## Task material
* * * *

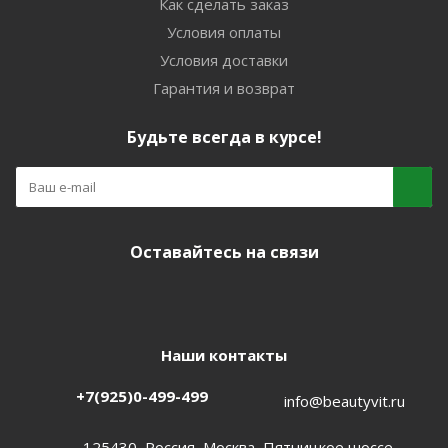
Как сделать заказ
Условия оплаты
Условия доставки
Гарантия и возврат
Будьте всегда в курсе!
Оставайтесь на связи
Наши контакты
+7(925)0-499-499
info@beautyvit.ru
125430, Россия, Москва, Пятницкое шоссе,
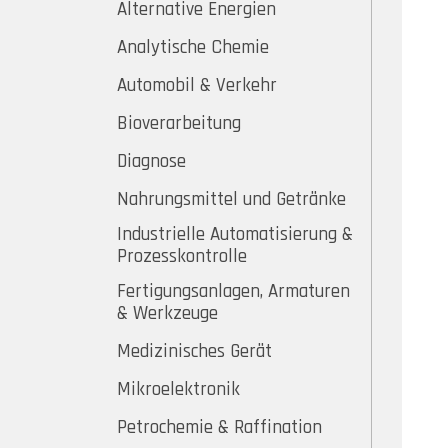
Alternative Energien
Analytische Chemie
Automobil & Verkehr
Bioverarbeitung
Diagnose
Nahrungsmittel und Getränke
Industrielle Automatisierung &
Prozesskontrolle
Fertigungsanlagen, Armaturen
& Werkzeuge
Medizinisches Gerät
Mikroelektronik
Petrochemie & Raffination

* * * *

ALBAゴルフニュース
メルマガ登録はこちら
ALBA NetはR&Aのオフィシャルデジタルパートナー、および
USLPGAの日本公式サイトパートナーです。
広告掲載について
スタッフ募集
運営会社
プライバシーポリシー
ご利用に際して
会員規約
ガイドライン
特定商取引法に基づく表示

* * * *

## Goal of the exercise
In the entries above, one line contains "Bioverarbeitung" and another contains "Petrochemie & Raffination". Reproduce exactly those two lines and the lines between them, nothing else.

## Task output
Bioverarbeitung
Diagnose
Nahrungsmittel und Getränke
Industrielle Automatisierung &
Prozesskontrolle
Fertigungsanlagen, Armaturen
& Werkzeuge
Medizinisches Gerät
Mikroelektronik
Petrochemie & Raffination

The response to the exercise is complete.